However, TVCN intends to prosecute its claims vigorously.
Century 21/Mountain House Mine
The Company acquired a controlling interest in Century 21 Mining,
Inc. in December 1989. Century 21's principal asset is the
Mountain House Mine. The mine is not yet in operation. The status
of this mine has not changed since the last fiscal year. For more
information, see the company's previous annual reports, which are
incorporated herein by reference.
Reema International Corp.
Reema International Corp. (" Reema") is a wholly-owned subsidiary
of TVCN incorporated to explore for and develop business
opportunities in the oil and gas industry. Specifically, Reema is
in the business of developing projects designed to convert natural
gas into transportation fuels ("Gas Conversion Project"). For more
information, see the company's previous annual reports, which are
incorporated herein by reference.
Internet Business Opportunities
On February 16, 1996 the Company incorporated its wholly-owned
subsidiary, Planet Internet Corp. as an Internet Service Provider
("ISP"). Planet Internet provides internet service to subscribers.
During the first year of testing and operation Planet Internet
concentrated its efforts on local individual accounts. Recently,
Planet Internet has begun concentrating on commercial accounts and
expanding its services nationwide.

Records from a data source
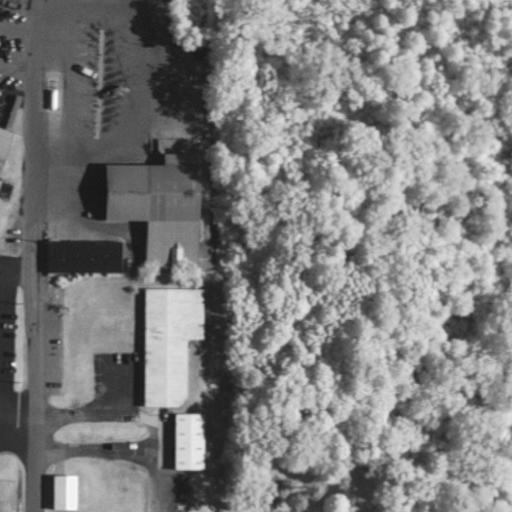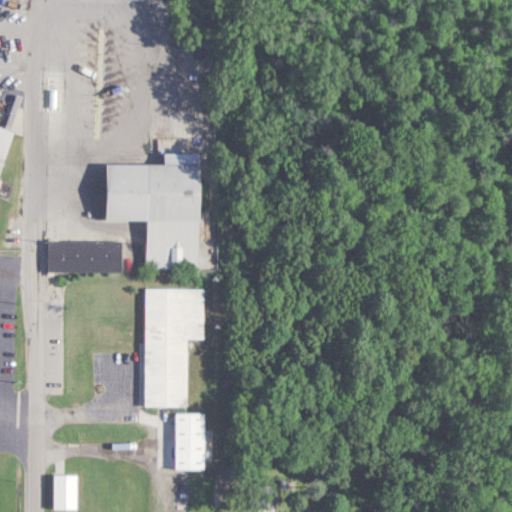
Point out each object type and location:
road: (36, 48)
road: (16, 91)
building: (77, 257)
road: (33, 304)
road: (14, 409)
road: (99, 414)
building: (185, 442)
road: (96, 447)
building: (57, 493)
road: (266, 508)
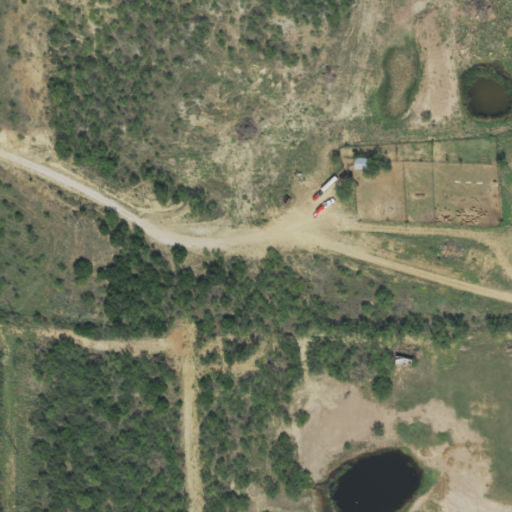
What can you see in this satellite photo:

Actions to take:
**a.** In the TVCN excerpt, when did the Company acquire a controlling interest in Century 21 Mining, Inc.?
**b.** Reproduce the TVCN excerpt word for word, starting at "Internet Business Opportunities" and ending at "its services nationwide.".

Completed exercise:
**a.** December 1989

**b.**
Internet Business Opportunities
On February 16, 1996 the Company incorporated its wholly-owned
subsidiary, Planet Internet Corp. as an Internet Service Provider
("ISP"). Planet Internet provides internet service to subscribers.
During the first year of testing and operation Planet Internet
concentrated its efforts on local individual accounts. Recently,
Planet Internet has begun concentrating on commercial accounts and
expanding its services nationwide.